Tarefas a realizar
A) Na entrevista sobre mobilidade urbana, quais são as pessoas para quem, segundo o entrevistado, o texto da nova política se volta? Liste todas.
B) Prossiga a entrevista sobre mobilidade urbana a partir da última frase apresentada.

Trecho
Professor-doutor na Faculdade de Arquitetura e Urbanismo da Universidade de São Paulo (FAU/USP), o arquiteto Alexandre Delijaicov surpreende seus alunos quando chega para as aulas montado em uma elegante bicicleta urbana, seu veículo de transporte na cidade de São Paulo.
Inimigo do automóvel, para ele uma arma perigosa que maltrata a cidade, Delijaicov concedeu esta entrevista em sua sala, na Cidade Universitária, quando falou sobre a novíssima Política Nacional de Mobilidade Urbana.
O especialista avalia que a nova lei representa um avanço, porque devolve as ruas das cidades aos pedestres e estimula o transporte por meios não motorizados.
Como você vê a aprovação neste início de 2012 da Política Nacional de Mobilidade Urbana?
Considero um salto extraordinário rumo à civilização, pois vai levar as pessoas saberem se relacionar no espaço público, e também porque coloca o cidadão, o pedestre, em primeiro lugar de prioridade. Ao se voltar para o pedestre, ao ciclista, às crianças, aos portadores de problemas físicos, aos idosos, o texto toca na raiz das premissas humanistas, sociais, públicas e coletivas que almejamos. Traz a consciência de que calçada é parte do sistema viário, que deve ser larga, acessível, iluminada. Porque todos somos pedestres, ninguém é motorista o tempo inteiro. Outro ponto importante desta nova política de mobilidade é a ênfase que dá ao veículo não motorizado. É preciso dizer que a maioria da população, no Brasil e no planeta como um todo, não tem carro.
E cidades são uma construção para pessoas, não para automóveis, é isso?
O que posso dizer é: a premissa humanista, social, pública e coletiva a que me referi, e esses quatro conceitos articulados, são a antítese da lógica perversa e dissimulada de um urbanismo mercantilista e rodoviarista que quer passar a ideia de que pedestre e ciclista não contam.
O carro, que vem junto com essa lógica do capital, é uma arma, capaz de matar mais do que uma guerra civil, lotando os hospitais de atropelados e feridos.

Dados para análise
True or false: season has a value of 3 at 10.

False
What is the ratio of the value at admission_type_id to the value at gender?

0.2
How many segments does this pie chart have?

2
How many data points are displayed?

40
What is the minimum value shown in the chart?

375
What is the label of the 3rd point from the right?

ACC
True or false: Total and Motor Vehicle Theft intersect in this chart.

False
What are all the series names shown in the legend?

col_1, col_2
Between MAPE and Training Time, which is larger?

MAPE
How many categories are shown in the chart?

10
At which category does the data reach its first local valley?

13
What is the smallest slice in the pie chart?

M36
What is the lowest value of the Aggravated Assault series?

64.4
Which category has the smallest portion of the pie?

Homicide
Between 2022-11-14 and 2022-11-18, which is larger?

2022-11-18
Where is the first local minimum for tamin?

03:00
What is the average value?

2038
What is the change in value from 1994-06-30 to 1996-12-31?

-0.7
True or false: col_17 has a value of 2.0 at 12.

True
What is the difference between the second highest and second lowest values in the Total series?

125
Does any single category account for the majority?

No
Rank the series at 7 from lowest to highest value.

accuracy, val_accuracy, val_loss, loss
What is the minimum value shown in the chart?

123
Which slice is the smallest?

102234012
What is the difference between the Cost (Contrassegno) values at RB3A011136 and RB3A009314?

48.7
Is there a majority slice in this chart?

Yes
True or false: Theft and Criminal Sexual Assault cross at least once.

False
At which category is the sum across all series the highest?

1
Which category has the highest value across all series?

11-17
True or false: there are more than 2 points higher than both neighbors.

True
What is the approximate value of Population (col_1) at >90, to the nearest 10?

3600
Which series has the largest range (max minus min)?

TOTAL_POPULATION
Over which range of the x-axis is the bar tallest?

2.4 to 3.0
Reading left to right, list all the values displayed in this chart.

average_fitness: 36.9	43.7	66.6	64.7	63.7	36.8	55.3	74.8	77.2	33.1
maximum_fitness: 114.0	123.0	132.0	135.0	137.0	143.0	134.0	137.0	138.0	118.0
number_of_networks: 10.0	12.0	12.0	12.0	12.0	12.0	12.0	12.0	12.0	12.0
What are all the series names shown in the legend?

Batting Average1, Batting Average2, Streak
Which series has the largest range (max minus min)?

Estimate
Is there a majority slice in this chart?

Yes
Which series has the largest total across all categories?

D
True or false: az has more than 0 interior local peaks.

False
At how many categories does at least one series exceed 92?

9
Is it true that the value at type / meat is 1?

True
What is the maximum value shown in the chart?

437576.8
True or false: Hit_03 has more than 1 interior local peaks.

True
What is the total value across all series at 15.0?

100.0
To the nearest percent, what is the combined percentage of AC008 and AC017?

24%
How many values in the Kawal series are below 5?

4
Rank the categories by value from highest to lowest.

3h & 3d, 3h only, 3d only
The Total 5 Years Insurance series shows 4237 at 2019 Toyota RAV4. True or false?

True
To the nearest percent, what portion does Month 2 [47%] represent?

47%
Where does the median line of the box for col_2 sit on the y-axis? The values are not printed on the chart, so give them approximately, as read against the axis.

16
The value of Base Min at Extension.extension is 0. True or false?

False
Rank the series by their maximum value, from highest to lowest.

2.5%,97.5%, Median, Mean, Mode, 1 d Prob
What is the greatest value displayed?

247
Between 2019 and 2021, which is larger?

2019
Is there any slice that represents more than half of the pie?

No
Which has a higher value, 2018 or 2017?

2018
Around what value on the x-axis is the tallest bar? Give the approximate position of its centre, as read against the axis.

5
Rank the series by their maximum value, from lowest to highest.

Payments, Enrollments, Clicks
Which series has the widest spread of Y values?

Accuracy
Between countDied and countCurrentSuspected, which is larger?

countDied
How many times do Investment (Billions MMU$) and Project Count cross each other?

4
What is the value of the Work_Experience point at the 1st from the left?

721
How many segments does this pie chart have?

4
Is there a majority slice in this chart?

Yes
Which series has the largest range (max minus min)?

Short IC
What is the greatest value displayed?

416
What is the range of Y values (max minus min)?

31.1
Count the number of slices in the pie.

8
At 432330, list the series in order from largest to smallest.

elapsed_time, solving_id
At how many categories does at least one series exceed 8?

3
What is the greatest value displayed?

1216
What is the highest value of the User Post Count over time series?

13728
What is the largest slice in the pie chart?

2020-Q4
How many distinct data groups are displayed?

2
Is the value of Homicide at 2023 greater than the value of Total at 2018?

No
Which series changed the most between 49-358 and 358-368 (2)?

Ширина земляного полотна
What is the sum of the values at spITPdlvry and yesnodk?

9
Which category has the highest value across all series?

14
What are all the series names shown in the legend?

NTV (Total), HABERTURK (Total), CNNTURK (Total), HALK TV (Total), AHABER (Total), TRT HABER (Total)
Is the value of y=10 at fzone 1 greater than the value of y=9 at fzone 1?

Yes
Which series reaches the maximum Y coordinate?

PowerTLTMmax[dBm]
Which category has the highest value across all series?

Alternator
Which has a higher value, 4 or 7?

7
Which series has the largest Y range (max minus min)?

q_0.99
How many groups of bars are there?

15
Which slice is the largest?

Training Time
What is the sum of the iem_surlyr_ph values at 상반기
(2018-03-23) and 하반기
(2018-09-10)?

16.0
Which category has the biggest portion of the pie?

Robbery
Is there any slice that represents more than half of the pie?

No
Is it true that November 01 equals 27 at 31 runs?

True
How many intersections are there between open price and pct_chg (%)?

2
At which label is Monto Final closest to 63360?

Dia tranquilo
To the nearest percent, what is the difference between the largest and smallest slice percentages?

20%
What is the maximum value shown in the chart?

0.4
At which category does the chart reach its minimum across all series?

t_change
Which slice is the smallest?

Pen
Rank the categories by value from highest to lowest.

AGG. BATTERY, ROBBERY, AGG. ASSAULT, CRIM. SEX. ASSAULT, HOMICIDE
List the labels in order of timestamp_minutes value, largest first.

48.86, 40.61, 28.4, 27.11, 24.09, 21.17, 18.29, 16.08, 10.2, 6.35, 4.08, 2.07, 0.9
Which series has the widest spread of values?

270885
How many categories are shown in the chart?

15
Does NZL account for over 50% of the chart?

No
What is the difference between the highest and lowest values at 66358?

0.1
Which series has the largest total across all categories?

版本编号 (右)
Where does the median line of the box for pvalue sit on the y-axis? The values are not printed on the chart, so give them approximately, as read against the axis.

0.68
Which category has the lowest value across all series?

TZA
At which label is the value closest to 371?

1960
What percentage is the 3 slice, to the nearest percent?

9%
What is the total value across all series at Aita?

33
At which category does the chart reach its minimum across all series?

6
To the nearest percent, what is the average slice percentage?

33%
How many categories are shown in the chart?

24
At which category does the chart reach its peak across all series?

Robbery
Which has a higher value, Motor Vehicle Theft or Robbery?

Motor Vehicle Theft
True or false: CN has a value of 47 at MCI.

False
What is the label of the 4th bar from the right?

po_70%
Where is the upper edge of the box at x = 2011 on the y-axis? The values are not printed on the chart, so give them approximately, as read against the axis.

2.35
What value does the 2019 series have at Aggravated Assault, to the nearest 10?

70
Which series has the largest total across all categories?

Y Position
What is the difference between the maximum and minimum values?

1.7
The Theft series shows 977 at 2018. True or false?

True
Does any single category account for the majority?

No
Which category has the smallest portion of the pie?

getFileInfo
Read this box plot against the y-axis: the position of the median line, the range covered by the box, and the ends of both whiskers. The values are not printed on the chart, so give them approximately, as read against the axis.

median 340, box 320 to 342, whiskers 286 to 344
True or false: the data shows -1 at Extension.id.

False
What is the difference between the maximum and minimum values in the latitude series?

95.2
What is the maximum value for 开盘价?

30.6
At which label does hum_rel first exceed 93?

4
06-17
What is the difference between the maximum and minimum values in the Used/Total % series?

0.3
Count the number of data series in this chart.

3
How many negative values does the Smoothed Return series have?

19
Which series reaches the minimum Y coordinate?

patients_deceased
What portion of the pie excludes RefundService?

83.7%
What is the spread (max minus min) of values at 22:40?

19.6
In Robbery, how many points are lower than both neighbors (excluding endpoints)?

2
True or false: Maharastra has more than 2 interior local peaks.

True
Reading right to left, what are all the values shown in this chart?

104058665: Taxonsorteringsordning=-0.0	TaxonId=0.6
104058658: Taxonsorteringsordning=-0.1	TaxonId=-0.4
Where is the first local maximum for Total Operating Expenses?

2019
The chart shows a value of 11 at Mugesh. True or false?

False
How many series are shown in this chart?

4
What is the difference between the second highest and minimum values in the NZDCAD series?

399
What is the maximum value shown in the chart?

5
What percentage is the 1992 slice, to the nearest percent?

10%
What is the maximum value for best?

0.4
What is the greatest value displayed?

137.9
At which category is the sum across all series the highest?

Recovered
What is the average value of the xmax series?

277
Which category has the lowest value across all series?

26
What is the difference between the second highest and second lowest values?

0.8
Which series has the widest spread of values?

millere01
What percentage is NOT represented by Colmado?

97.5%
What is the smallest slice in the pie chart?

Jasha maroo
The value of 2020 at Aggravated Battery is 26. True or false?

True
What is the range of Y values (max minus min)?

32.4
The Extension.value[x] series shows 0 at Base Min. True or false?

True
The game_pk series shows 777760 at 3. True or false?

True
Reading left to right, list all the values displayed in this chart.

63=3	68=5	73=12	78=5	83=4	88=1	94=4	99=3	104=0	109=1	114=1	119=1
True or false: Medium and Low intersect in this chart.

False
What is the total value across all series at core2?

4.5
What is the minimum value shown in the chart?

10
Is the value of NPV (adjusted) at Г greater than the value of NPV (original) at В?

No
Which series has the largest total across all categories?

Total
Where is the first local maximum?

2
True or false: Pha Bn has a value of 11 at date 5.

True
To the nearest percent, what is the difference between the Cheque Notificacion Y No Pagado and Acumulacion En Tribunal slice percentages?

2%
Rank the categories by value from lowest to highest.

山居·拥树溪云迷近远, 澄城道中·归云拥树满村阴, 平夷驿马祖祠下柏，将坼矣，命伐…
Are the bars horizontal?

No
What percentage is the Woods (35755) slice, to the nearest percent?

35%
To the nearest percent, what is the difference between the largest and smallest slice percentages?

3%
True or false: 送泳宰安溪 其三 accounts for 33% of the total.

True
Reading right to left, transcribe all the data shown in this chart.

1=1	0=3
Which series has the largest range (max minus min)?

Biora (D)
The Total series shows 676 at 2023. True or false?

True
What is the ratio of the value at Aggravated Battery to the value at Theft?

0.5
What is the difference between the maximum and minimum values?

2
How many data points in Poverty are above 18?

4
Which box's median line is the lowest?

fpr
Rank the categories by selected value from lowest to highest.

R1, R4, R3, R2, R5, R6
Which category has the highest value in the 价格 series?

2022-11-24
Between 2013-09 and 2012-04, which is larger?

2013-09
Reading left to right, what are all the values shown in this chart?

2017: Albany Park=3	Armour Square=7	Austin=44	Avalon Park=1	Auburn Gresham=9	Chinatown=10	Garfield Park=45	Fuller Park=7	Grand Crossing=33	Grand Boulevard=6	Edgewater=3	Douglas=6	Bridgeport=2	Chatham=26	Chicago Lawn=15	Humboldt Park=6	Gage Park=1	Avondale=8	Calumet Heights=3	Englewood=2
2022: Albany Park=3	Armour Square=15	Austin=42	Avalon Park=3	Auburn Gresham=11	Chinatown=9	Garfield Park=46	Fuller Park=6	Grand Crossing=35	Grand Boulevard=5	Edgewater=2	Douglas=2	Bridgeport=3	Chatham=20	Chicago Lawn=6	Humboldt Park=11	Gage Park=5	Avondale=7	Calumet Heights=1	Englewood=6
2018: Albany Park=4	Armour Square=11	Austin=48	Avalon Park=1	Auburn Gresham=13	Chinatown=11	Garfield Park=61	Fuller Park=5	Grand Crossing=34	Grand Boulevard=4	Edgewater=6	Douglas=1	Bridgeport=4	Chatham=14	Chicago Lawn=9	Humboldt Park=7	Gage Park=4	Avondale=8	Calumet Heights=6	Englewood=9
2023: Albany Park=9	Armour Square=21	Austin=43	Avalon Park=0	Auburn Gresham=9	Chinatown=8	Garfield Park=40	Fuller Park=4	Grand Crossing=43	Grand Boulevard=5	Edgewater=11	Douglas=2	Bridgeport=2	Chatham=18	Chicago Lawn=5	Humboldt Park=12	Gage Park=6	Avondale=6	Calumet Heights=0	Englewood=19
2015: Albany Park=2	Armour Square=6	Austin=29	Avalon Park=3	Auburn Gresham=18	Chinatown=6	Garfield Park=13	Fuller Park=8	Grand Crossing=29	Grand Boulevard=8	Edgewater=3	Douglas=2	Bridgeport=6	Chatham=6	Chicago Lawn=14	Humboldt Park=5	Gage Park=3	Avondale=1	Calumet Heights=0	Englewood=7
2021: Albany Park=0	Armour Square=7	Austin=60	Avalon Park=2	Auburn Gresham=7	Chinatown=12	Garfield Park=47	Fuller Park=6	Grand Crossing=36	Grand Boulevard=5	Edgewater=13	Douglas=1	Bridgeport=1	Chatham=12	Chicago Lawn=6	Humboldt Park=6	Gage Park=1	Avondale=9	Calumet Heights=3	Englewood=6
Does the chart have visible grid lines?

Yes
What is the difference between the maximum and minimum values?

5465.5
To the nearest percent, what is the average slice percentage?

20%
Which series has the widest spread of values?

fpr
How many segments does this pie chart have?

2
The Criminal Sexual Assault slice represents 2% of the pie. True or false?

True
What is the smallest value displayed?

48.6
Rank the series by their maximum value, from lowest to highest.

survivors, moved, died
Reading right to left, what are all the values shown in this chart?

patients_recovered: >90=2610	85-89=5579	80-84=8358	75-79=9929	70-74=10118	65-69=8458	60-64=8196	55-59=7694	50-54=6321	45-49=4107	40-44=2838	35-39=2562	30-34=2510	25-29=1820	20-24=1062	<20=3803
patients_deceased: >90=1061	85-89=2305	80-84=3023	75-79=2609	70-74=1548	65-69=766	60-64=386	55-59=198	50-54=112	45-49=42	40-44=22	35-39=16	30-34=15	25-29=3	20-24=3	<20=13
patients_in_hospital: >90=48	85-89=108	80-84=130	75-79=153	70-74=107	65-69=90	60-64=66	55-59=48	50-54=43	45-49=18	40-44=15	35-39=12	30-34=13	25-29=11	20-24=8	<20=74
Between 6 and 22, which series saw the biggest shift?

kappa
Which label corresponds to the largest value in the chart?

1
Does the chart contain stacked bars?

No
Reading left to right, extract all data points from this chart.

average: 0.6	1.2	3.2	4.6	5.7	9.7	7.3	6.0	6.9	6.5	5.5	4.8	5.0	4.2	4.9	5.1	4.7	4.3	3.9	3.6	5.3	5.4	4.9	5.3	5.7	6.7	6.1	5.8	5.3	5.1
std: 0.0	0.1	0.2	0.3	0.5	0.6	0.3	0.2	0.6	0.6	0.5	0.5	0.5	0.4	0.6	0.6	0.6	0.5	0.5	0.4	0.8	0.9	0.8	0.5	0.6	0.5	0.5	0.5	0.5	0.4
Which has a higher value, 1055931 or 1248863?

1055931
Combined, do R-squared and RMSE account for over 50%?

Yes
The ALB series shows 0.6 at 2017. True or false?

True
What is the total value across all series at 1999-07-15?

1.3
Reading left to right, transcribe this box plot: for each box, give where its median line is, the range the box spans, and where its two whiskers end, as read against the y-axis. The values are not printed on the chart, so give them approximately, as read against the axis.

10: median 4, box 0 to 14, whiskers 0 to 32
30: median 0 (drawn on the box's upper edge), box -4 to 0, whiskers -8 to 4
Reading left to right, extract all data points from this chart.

Respostas dadas
A)
- o pedestre
- o ciclista
- as crianças
- os portadores de problemas físicos
- os idosos

B)
Vejam que distorção: um pai dá o quê de presente ao filho que passa no vestibular? Podia ser uma bicicleta, mas em geral é o carro. Junto vem a carteira de motorista, que é o porte dessa arma em mãos de um jovem que, mesmo sem consciência disso, sai com uma tonelada de metal pela cidade, pondo a vida das pessoas em risco.
A instituição da nova lei, por si, pode mudar essa mentalidade? Ou vai depender de ações da parte dos governos para vingar?Toda política nacional, seja a de resíduos sólidos, seja a de mobilidade - todas são políticas complexas, sofisticadas - são na verdade o início de um diálogo, um diálogo aceito. Pressupõe um pacto federativo envolvendo união, estados e municípios. E se dá por meio de um processo democrático legítimo, de participação coletiva, que é o que constrói o imaginário de cidade que desejamos. Então, não é possível desconsiderar essa dimensão coletiva de construção do espaço público, que não é um jogo de palavras, mas um processo cotidiano, deflagrado no berçário, na escola municipal de educação infantil. Na escola, são tratados os temas transversais como mobilidade urbana - a locomoção do pedestre, do idoso, da criança, daquele que usa cadeira de rodas. Outro tema transversal é a calçada acessível e a arborização urbana, que permitirá termos calçadas sombreadas, boas para caminhar.